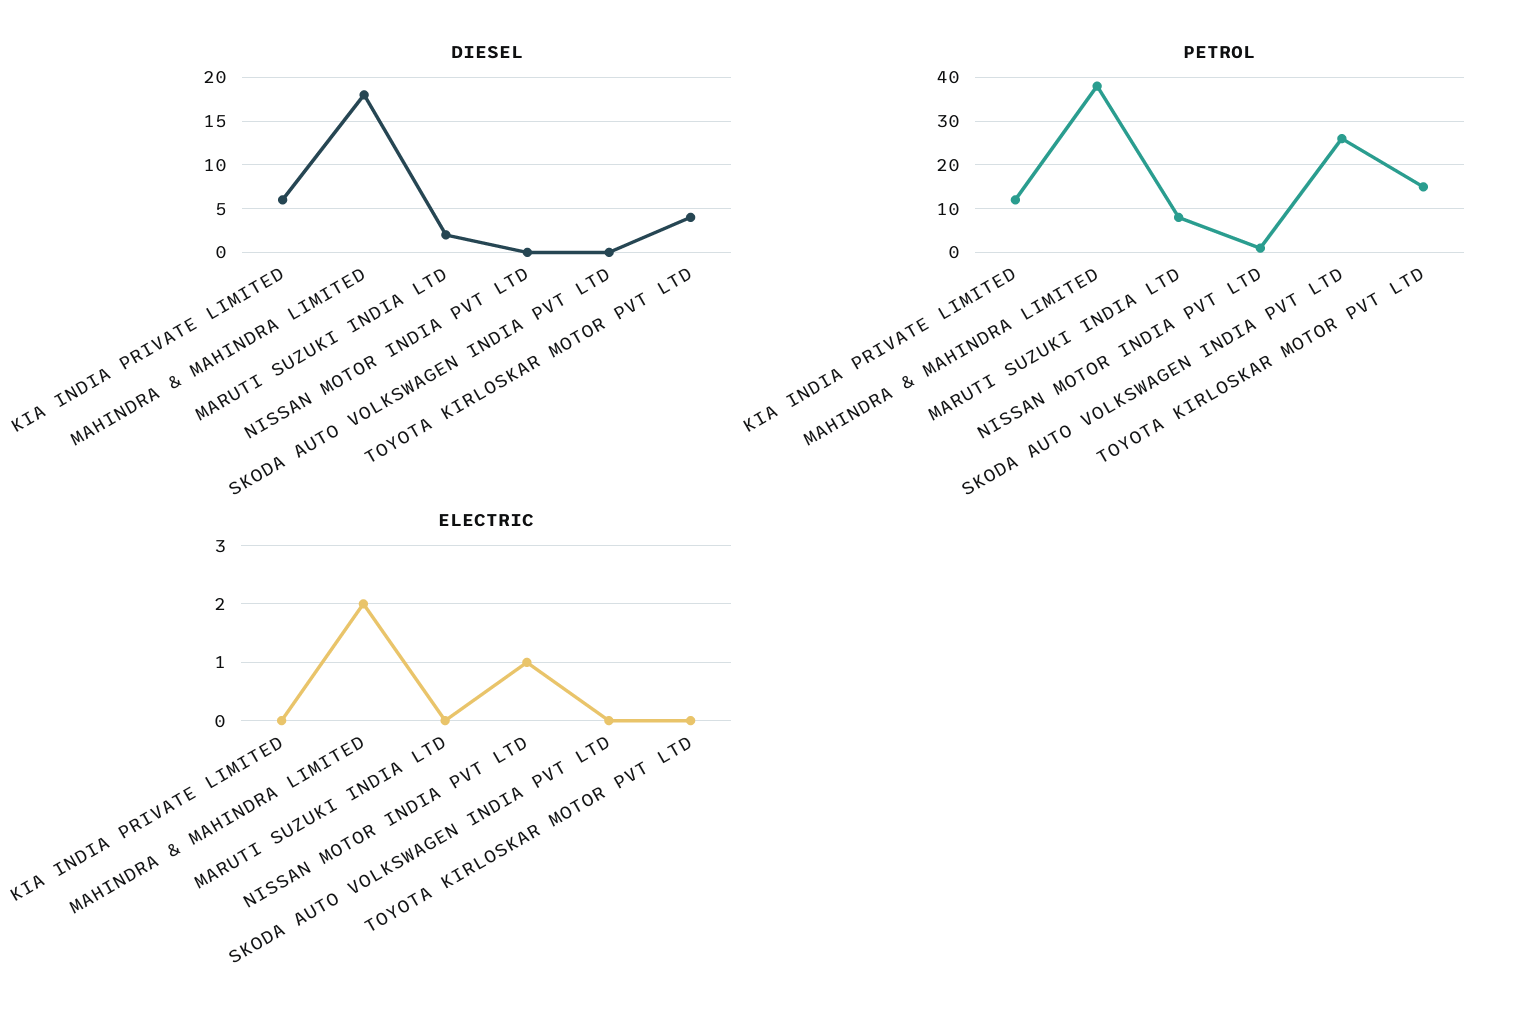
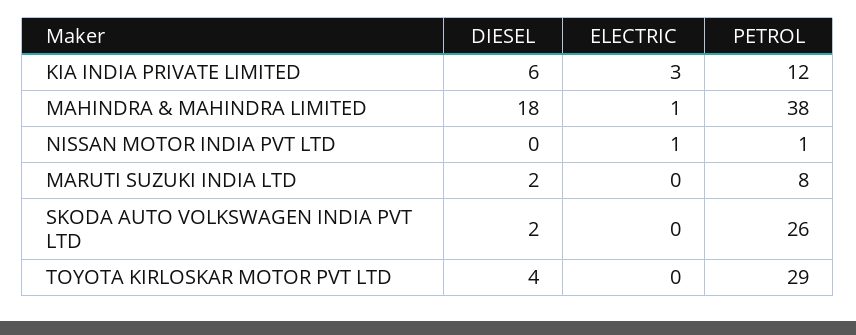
  {
    "DIESEL": {
      "KIA INDIA PRIVATE LIMITED": 6,
      "MAHINDRA & MAHINDRA LIMITED": 18,
      "MARUTI SUZUKI INDIA LTD": 2,
      "NISSAN MOTOR INDIA PVT LTD": 0,
-     "SKODA AUTO VOLKSWAGEN INDIA PVT LTD": 0,
+     "SKODA AUTO VOLKSWAGEN INDIA PVT LTD": 2,
      "TOYOTA KIRLOSKAR MOTOR PVT LTD": 4
    },
    "PETROL": {
      "KIA INDIA PRIVATE LIMITED": 12,
      "MAHINDRA & MAHINDRA LIMITED": 38,
      "MARUTI SUZUKI INDIA LTD": 8,
      "NISSAN MOTOR INDIA PVT LTD": 1,
      "SKODA AUTO VOLKSWAGEN INDIA PVT LTD": 26,
-     "TOYOTA KIRLOSKAR MOTOR PVT LTD": 15
+     "TOYOTA KIRLOSKAR MOTOR PVT LTD": 29
    },
    "ELECTRIC": {
-     "KIA INDIA PRIVATE LIMITED": 0,
+     "KIA INDIA PRIVATE LIMITED": 3,
-     "MAHINDRA & MAHINDRA LIMITED": 2,
+     "MAHINDRA & MAHINDRA LIMITED": 1,
      "MARUTI SUZUKI INDIA LTD": 0,
      "NISSAN MOTOR INDIA PVT LTD": 1,
      "SKODA AUTO VOLKSWAGEN INDIA PVT LTD": 0,
      "TOYOTA KIRLOSKAR MOTOR PVT LTD": 0
    }
  }

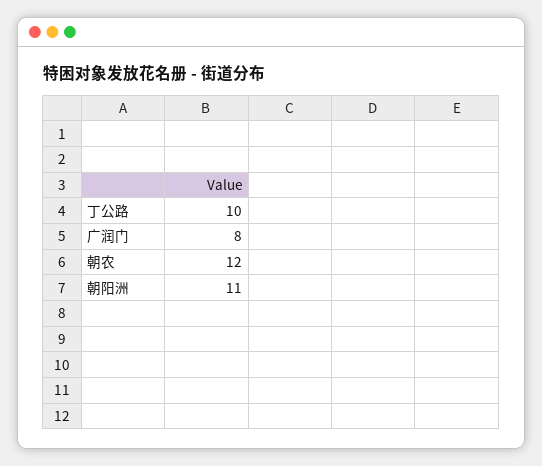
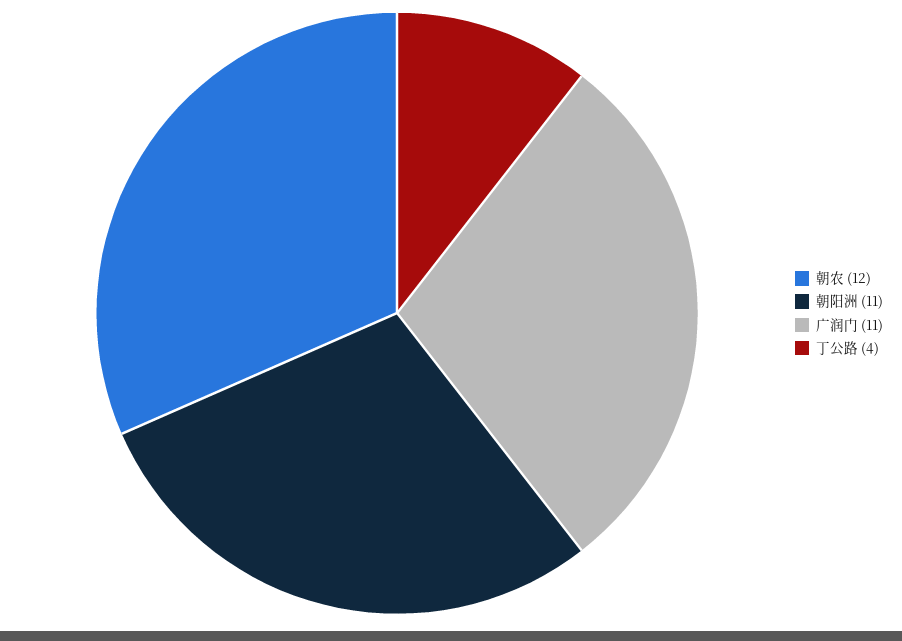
  {
-   "丁公路": 10,
+   "丁公路": 4,
-   "广润门": 8,
+   "广润门": 11,
    "朝农": 12,
    "朝阳洲": 11
  }

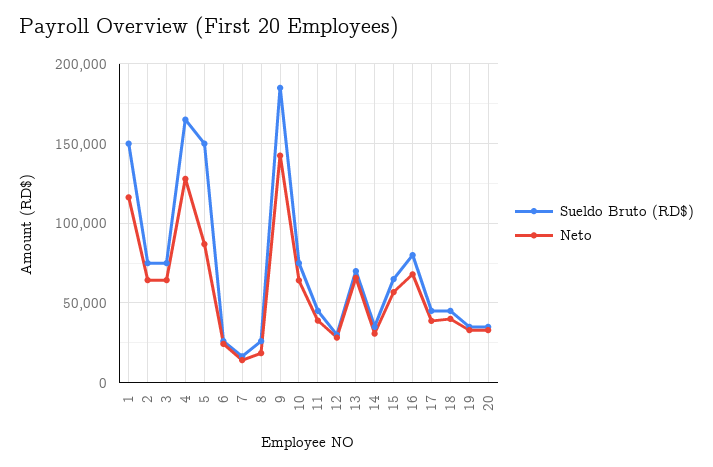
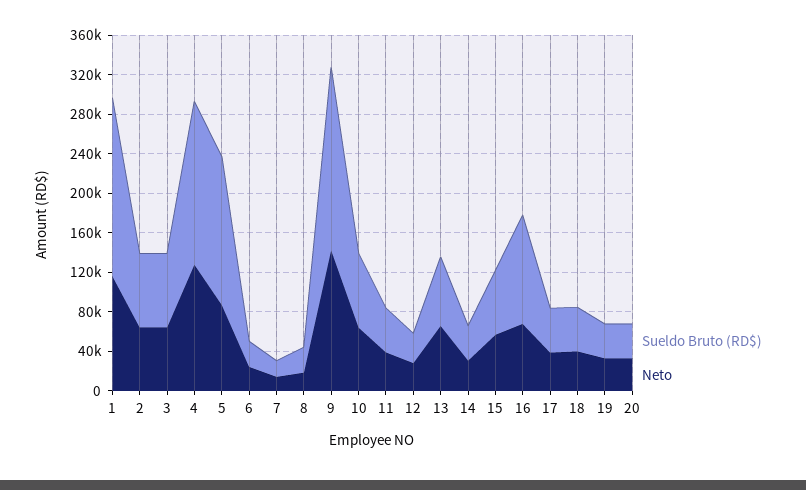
  {
    "Sueldo Bruto (RD$)": {
-     "1": 150000,
+     "1": 180000,
      "2": 75000,
      "3": 75000,
      "4": 165000,
      "5": 150000,
      "6": 25000,
      "7": 15000,
      "8": 25000,
      "9": 185000,
      "10": 75000,
      "11": 45000,
      "12": 30000,
      "13": 70000,
      "14": 35000,
      "15": 65000,
-     "16": 80000,
+     "16": 110000,
      "17": 45000,
      "18": 45000,
      "19": 35000,
      "20": 35000
    },
    "Neto": {
      "1": 115000,
      "2": 65000,
      "3": 65000,
      "4": 130000,
      "5": 85000,
      "6": 25000,
      "7": 15000,
      "8": 20000,
      "9": 140000,
      "10": 65000,
      "11": 40000,
      "12": 30000,
      "13": 65000,
      "14": 30000,
      "15": 55000,
      "16": 70000,
      "17": 40000,
      "18": 40000,
      "19": 35000,
      "20": 35000
    }
  }

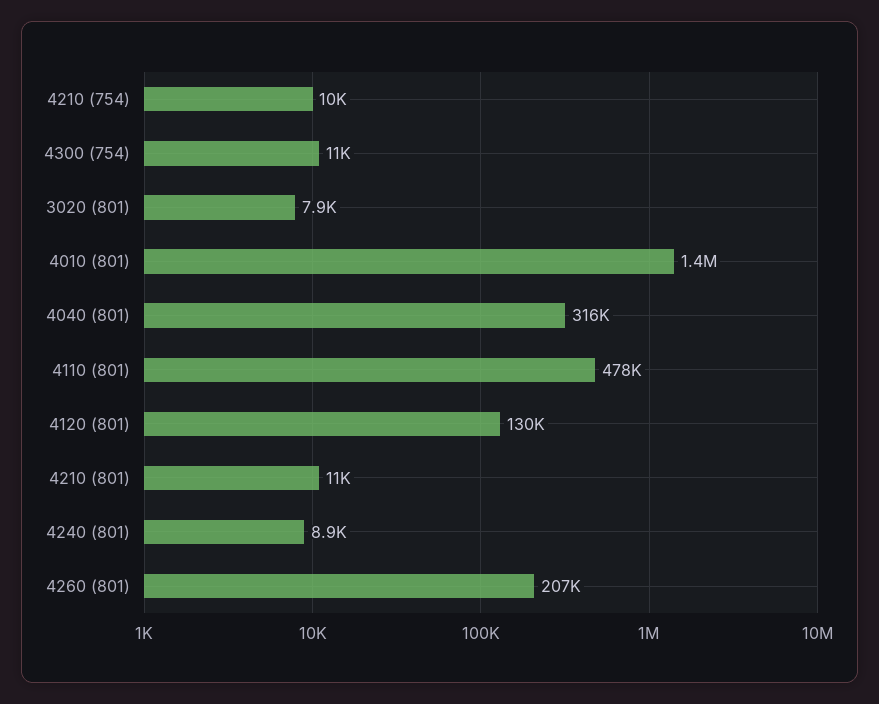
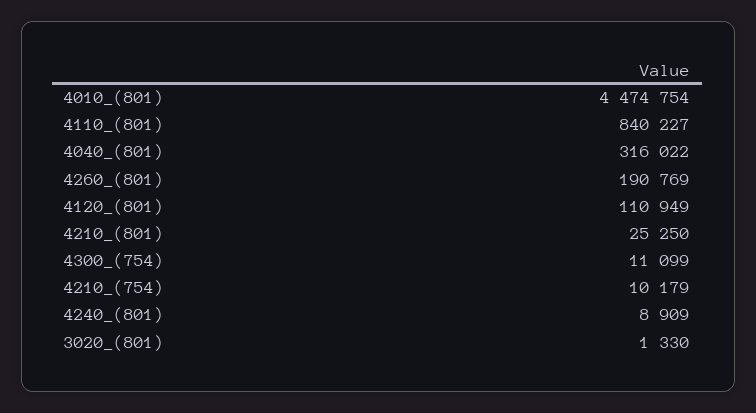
  {
    "4210 (754)": 10179,
    "4300 (754)": 11099,
-   "3020 (801)": 7900,
+   "3020 (801)": 1330,
-   "4010 (801)": 1400000,
+   "4010 (801)": 4474754,
    "4040 (801)": 316022,
-   "4110 (801)": 478000,
+   "4110 (801)": 840227,
-   "4120 (801)": 130000,
+   "4120 (801)": 110949,
-   "4210 (801)": 11000,
+   "4210 (801)": 25250,
    "4240 (801)": 8909,
-   "4260 (801)": 207000
+   "4260 (801)": 190769
  }

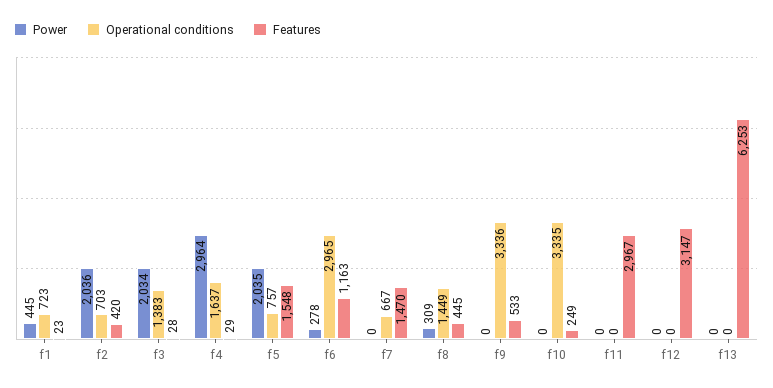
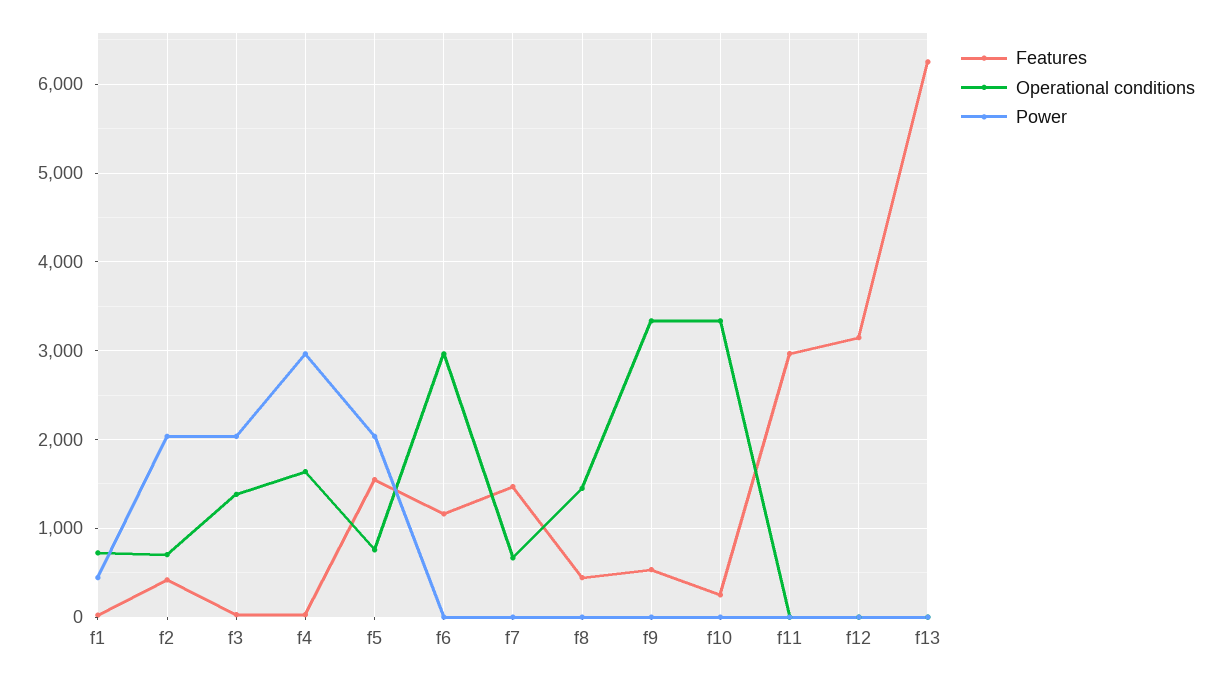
  {
    "Power": {
      "f1": 445,
      "f2": 2036,
      "f3": 2034,
      "f4": 2964,
      "f5": 2035,
-     "f6": 278,
+     "f6": 0,
      "f7": 0,
-     "f8": 309,
+     "f8": 0,
      "f9": 0,
      "f10": 0,
      "f11": 0,
      "f12": 0,
      "f13": 0
    },
    "Operational conditions": {
      "f1": 723,
      "f2": 703,
      "f3": 1383,
      "f4": 1637,
      "f5": 757,
      "f6": 2965,
      "f7": 667,
      "f8": 1449,
      "f9": 3336,
      "f10": 3335,
      "f11": 0,
      "f12": 0,
      "f13": 0
    },
    "Features": {
      "f1": 23,
      "f2": 420,
      "f3": 28,
      "f4": 29,
      "f5": 1548,
      "f6": 1163,
      "f7": 1470,
      "f8": 445,
      "f9": 533,
      "f10": 249,
      "f11": 2967,
      "f12": 3147,
      "f13": 6253
    }
  }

########################################

In your copy of the records, include no pictures; repeat everything else exactly.

• [Reply]
  {
    "DIESEL": {
      "KIA INDIA PRIVATE LIMITED": 6,
      "MAHINDRA & MAHINDRA LIMITED": 18,
      "MARUTI SUZUKI INDIA LTD": 2,
      "NISSAN MOTOR INDIA PVT LTD": 0,
-     "SKODA AUTO VOLKSWAGEN INDIA PVT LTD": 0,
+     "SKODA AUTO VOLKSWAGEN INDIA PVT LTD": 2,
      "TOYOTA KIRLOSKAR MOTOR PVT LTD": 4
    },
    "PETROL": {
      "KIA INDIA PRIVATE LIMITED": 12,
      "MAHINDRA & MAHINDRA LIMITED": 38,
      "MARUTI SUZUKI INDIA LTD": 8,
      "NISSAN MOTOR INDIA PVT LTD": 1,
      "SKODA AUTO VOLKSWAGEN INDIA PVT LTD": 26,
-     "TOYOTA KIRLOSKAR MOTOR PVT LTD": 15
+     "TOYOTA KIRLOSKAR MOTOR PVT LTD": 29
    },
    "ELECTRIC": {
-     "KIA INDIA PRIVATE LIMITED": 0,
+     "KIA INDIA PRIVATE LIMITED": 3,
-     "MAHINDRA & MAHINDRA LIMITED": 2,
+     "MAHINDRA & MAHINDRA LIMITED": 1,
      "MARUTI SUZUKI INDIA LTD": 0,
      "NISSAN MOTOR INDIA PVT LTD": 1,
      "SKODA AUTO VOLKSWAGEN INDIA PVT LTD": 0,
      "TOYOTA KIRLOSKAR MOTOR PVT LTD": 0
    }
  }

  {
-   "丁公路": 10,
+   "丁公路": 4,
-   "广润门": 8,
+   "广润门": 11,
    "朝农": 12,
    "朝阳洲": 11
  }

  {
    "Sueldo Bruto (RD$)": {
-     "1": 150000,
+     "1": 180000,
      "2": 75000,
      "3": 75000,
      "4": 165000,
      "5": 150000,
      "6": 25000,
      "7": 15000,
      "8": 25000,
      "9": 185000,
      "10": 75000,
      "11": 45000,
      "12": 30000,
      "13": 70000,
      "14": 35000,
      "15": 65000,
-     "16": 80000,
+     "16": 110000,
      "17": 45000,
      "18": 45000,
      "19": 35000,
      "20": 35000
    },
    "Neto": {
      "1": 115000,
      "2": 65000,
      "3": 65000,
      "4": 130000,
      "5": 85000,
      "6": 25000,
      "7": 15000,
      "8": 20000,
      "9": 140000,
      "10": 65000,
      "11": 40000,
      "12": 30000,
      "13": 65000,
      "14": 30000,
      "15": 55000,
      "16": 70000,
      "17": 40000,
      "18": 40000,
      "19": 35000,
      "20": 35000
    }
  }

  {
    "4210 (754)": 10179,
    "4300 (754)": 11099,
-   "3020 (801)": 7900,
+   "3020 (801)": 1330,
-   "4010 (801)": 1400000,
+   "4010 (801)": 4474754,
    "4040 (801)": 316022,
-   "4110 (801)": 478000,
+   "4110 (801)": 840227,
-   "4120 (801)": 130000,
+   "4120 (801)": 110949,
-   "4210 (801)": 11000,
+   "4210 (801)": 25250,
    "4240 (801)": 8909,
-   "4260 (801)": 207000
+   "4260 (801)": 190769
  }

  {
    "Power": {
      "f1": 445,
      "f2": 2036,
      "f3": 2034,
      "f4": 2964,
      "f5": 2035,
-     "f6": 278,
+     "f6": 0,
      "f7": 0,
-     "f8": 309,
+     "f8": 0,
      "f9": 0,
      "f10": 0,
      "f11": 0,
      "f12": 0,
      "f13": 0
    },
    "Operational conditions": {
      "f1": 723,
      "f2": 703,
      "f3": 1383,
      "f4": 1637,
      "f5": 757,
      "f6": 2965,
      "f7": 667,
      "f8": 1449,
      "f9": 3336,
      "f10": 3335,
      "f11": 0,
      "f12": 0,
      "f13": 0
    },
    "Features": {
      "f1": 23,
      "f2": 420,
      "f3": 28,
      "f4": 29,
      "f5": 1548,
      "f6": 1163,
      "f7": 1470,
      "f8": 445,
      "f9": 533,
      "f10": 249,
      "f11": 2967,
      "f12": 3147,
      "f13": 6253
    }
  }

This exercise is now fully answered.